→ WHAT YOU SHOULD DO: The expected answer is a copy of every line in the listing that has the word "Cystadenocarcinoma".

>>>>

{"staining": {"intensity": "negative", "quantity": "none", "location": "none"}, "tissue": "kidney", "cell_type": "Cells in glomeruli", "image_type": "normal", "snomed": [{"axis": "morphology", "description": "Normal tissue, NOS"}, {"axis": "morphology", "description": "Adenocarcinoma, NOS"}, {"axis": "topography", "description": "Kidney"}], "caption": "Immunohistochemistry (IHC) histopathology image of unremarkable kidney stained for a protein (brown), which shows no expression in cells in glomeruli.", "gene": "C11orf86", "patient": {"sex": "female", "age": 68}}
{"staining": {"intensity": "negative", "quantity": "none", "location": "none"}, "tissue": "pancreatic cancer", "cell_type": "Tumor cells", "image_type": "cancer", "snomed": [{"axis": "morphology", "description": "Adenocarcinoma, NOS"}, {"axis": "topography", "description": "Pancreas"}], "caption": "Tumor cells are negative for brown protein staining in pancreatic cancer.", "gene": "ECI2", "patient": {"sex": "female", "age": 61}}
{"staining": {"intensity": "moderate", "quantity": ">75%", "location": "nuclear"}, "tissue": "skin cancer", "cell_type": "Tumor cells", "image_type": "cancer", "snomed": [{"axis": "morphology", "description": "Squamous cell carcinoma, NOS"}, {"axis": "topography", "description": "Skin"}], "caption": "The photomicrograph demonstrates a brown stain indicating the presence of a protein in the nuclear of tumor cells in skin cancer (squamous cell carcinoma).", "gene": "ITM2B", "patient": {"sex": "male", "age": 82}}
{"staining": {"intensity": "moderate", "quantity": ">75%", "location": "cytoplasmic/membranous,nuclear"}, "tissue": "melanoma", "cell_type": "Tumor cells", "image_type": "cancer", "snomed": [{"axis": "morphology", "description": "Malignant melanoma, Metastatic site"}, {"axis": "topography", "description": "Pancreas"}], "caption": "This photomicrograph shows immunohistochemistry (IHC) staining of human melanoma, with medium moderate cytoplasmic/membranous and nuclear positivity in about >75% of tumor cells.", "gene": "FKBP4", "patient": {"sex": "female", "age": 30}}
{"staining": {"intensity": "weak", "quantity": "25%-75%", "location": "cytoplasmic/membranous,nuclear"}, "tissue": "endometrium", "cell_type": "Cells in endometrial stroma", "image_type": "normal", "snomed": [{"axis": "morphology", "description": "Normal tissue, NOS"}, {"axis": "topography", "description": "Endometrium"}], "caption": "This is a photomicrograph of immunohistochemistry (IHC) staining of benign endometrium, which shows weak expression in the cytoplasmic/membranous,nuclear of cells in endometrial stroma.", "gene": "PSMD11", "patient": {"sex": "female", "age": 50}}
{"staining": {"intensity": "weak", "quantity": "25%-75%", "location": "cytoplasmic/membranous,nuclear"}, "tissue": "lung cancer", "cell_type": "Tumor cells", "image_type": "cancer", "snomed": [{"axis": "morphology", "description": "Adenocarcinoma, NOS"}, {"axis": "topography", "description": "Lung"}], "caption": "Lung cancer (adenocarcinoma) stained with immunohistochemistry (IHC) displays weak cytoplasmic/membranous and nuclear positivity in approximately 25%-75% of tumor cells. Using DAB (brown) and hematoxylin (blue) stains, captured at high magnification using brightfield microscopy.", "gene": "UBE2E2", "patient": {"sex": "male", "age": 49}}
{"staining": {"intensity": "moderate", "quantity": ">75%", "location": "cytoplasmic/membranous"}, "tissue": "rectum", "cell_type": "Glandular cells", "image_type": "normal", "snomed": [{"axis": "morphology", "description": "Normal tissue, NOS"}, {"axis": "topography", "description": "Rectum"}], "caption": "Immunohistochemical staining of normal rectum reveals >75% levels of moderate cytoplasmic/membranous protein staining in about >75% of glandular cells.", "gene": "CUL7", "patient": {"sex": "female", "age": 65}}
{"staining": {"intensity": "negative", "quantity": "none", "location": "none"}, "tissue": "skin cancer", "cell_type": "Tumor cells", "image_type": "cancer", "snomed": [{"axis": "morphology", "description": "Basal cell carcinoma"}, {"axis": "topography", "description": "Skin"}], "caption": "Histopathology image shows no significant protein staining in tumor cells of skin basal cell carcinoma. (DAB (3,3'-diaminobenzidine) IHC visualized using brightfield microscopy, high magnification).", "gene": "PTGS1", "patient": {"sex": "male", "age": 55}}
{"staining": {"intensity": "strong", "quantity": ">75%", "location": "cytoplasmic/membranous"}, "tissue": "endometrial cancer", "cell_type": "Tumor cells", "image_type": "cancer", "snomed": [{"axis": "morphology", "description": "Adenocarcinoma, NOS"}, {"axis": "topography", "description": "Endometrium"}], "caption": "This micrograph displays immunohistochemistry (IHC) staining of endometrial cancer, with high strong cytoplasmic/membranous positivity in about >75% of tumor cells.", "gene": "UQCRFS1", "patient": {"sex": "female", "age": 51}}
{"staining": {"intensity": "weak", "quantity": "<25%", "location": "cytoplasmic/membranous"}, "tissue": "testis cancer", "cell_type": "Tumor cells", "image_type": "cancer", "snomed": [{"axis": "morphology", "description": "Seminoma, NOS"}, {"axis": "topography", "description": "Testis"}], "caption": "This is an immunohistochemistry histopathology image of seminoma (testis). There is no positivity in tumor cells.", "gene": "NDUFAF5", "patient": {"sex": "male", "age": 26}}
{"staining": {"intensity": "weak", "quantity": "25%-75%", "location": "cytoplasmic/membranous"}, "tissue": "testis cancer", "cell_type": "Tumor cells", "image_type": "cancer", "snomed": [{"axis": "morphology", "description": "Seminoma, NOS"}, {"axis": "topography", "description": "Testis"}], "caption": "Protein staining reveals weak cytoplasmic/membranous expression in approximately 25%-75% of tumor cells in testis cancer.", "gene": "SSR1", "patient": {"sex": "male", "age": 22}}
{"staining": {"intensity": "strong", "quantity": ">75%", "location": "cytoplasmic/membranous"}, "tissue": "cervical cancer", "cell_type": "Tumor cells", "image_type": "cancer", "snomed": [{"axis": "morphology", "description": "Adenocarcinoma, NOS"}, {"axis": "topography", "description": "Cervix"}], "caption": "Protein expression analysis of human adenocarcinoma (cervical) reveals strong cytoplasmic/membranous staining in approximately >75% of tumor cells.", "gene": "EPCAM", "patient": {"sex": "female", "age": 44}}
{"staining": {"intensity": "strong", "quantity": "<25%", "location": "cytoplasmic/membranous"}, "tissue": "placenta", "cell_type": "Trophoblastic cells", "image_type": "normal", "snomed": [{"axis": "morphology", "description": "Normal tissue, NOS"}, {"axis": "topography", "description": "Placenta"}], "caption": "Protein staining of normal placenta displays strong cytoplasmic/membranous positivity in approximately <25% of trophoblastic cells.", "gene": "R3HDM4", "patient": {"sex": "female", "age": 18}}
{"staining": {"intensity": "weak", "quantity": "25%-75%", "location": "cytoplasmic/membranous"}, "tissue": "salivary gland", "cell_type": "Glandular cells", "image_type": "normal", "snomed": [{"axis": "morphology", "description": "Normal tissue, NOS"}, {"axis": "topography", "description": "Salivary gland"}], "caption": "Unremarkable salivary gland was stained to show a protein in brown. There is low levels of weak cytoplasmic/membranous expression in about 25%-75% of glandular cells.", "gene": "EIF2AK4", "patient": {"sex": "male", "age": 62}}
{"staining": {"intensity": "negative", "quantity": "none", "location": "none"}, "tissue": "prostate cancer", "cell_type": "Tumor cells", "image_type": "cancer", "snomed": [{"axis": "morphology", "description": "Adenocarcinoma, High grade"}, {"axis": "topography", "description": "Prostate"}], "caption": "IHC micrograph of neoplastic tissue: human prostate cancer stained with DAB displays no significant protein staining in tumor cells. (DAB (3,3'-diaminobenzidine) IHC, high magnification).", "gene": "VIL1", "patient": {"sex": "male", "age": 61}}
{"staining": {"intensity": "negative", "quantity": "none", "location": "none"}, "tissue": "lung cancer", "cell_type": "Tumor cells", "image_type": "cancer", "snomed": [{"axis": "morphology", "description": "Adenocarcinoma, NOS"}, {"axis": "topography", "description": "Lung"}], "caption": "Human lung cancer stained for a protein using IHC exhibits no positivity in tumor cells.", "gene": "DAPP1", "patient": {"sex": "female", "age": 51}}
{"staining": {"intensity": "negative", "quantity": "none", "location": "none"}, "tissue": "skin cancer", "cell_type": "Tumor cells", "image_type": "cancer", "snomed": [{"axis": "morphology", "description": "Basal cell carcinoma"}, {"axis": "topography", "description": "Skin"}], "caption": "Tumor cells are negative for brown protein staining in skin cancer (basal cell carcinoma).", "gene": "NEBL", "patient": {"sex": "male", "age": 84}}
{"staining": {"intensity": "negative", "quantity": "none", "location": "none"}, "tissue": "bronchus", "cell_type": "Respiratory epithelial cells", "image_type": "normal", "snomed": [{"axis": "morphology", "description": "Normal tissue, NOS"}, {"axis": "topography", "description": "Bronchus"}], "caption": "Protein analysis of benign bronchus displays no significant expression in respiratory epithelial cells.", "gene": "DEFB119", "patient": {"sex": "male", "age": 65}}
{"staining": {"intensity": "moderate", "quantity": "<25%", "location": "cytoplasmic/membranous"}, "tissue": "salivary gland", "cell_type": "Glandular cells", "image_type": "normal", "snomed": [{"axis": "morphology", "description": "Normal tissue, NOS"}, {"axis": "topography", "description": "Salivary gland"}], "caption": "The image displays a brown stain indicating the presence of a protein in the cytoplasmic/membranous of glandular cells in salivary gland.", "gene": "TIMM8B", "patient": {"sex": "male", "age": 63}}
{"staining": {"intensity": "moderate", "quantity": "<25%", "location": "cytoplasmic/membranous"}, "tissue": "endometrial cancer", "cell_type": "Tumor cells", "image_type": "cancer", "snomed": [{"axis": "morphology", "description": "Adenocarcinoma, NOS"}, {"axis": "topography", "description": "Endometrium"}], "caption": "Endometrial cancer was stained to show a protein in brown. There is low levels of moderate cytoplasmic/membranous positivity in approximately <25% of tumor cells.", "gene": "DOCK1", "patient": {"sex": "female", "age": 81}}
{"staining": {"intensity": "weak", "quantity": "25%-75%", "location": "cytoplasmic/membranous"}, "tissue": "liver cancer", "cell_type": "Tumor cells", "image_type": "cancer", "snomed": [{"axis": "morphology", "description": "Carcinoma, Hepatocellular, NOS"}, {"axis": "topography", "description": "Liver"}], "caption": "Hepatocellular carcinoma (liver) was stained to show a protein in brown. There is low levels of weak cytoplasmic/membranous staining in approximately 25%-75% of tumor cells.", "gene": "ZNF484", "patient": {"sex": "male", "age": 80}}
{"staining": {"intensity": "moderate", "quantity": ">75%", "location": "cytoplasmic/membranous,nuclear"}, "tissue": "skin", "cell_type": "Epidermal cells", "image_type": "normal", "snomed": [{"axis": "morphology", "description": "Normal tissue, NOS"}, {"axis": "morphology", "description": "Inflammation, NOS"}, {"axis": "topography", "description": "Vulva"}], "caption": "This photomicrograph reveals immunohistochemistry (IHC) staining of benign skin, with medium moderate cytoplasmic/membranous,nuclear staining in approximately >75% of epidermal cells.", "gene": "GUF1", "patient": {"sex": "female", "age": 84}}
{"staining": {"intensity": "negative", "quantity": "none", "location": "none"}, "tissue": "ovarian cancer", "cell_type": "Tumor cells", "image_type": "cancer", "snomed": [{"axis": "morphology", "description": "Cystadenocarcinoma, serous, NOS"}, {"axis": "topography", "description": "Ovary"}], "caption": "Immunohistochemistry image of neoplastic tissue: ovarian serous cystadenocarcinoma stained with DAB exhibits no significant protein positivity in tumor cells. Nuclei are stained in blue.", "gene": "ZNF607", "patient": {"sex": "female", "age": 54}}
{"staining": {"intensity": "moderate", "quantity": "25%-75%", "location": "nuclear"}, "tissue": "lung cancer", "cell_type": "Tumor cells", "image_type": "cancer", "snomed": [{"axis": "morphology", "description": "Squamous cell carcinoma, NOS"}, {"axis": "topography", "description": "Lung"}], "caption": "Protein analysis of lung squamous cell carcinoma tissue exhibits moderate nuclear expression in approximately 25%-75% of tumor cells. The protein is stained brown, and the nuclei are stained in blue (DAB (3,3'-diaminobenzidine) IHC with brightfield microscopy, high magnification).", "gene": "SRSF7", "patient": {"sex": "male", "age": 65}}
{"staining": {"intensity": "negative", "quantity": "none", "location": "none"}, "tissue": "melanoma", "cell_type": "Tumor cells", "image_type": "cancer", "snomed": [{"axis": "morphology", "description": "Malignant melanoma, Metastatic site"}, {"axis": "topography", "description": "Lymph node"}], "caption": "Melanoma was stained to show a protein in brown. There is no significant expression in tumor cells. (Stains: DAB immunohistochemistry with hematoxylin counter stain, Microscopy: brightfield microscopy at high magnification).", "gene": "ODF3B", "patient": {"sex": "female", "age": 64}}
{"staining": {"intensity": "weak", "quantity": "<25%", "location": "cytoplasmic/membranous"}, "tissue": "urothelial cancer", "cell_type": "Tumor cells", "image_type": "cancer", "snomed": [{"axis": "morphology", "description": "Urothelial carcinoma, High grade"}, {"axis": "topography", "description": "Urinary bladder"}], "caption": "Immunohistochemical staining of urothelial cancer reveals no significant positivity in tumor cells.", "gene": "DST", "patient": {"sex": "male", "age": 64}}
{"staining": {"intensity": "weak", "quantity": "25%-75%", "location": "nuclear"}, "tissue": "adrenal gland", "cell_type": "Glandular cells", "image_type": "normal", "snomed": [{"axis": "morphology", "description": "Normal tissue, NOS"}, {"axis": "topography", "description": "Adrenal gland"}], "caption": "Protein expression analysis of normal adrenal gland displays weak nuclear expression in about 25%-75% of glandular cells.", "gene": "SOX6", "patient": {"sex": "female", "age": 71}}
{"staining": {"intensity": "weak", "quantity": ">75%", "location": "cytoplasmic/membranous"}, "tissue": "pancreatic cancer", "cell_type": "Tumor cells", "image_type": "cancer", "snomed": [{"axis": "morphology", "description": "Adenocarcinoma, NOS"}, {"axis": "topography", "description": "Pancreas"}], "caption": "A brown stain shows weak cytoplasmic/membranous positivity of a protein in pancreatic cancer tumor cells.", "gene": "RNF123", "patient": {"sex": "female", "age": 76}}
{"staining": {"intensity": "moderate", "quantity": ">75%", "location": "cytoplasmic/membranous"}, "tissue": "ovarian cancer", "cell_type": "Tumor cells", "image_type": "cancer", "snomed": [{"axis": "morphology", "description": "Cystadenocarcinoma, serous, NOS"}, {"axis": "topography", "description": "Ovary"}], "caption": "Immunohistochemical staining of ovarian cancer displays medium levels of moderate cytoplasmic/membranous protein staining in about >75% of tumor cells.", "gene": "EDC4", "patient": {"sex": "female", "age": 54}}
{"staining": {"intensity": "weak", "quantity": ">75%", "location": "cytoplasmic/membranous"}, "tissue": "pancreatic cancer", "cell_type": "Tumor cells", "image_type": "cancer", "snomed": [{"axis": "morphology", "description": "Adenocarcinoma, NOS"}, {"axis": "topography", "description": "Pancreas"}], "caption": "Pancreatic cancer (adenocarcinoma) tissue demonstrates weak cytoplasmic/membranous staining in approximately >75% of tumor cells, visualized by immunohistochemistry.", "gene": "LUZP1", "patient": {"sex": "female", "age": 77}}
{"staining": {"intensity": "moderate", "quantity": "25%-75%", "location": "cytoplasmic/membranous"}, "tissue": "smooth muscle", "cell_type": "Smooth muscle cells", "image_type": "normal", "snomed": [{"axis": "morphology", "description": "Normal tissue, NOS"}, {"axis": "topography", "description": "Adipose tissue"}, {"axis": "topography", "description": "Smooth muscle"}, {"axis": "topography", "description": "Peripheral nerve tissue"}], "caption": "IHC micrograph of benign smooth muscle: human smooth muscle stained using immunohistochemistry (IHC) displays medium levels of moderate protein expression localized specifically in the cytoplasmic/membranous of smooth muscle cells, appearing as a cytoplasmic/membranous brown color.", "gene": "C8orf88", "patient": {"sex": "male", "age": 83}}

<<<<

→ WRITTEN RESPONSE:
{"staining": {"intensity": "negative", "quantity": "none", "location": "none"}, "tissue": "ovarian cancer", "cell_type": "Tumor cells", "image_type": "cancer", "snomed": [{"axis": "morphology", "description": "Cystadenocarcinoma, serous, NOS"}, {"axis": "topography", "description": "Ovary"}], "caption": "Immunohistochemistry image of neoplastic tissue: ovarian serous cystadenocarcinoma stained with DAB exhibits no significant protein positivity in tumor cells. Nuclei are stained in blue.", "gene": "ZNF607", "patient": {"sex": "female", "age": 54}}
{"staining": {"intensity": "moderate", "quantity": ">75%", "location": "cytoplasmic/membranous"}, "tissue": "ovarian cancer", "cell_type": "Tumor cells", "image_type": "cancer", "snomed": [{"axis": "morphology", "description": "Cystadenocarcinoma, serous, NOS"}, {"axis": "topography", "description": "Ovary"}], "caption": "Immunohistochemical staining of ovarian cancer displays medium levels of moderate cytoplasmic/membranous protein staining in about >75% of tumor cells.", "gene": "EDC4", "patient": {"sex": "female", "age": 54}}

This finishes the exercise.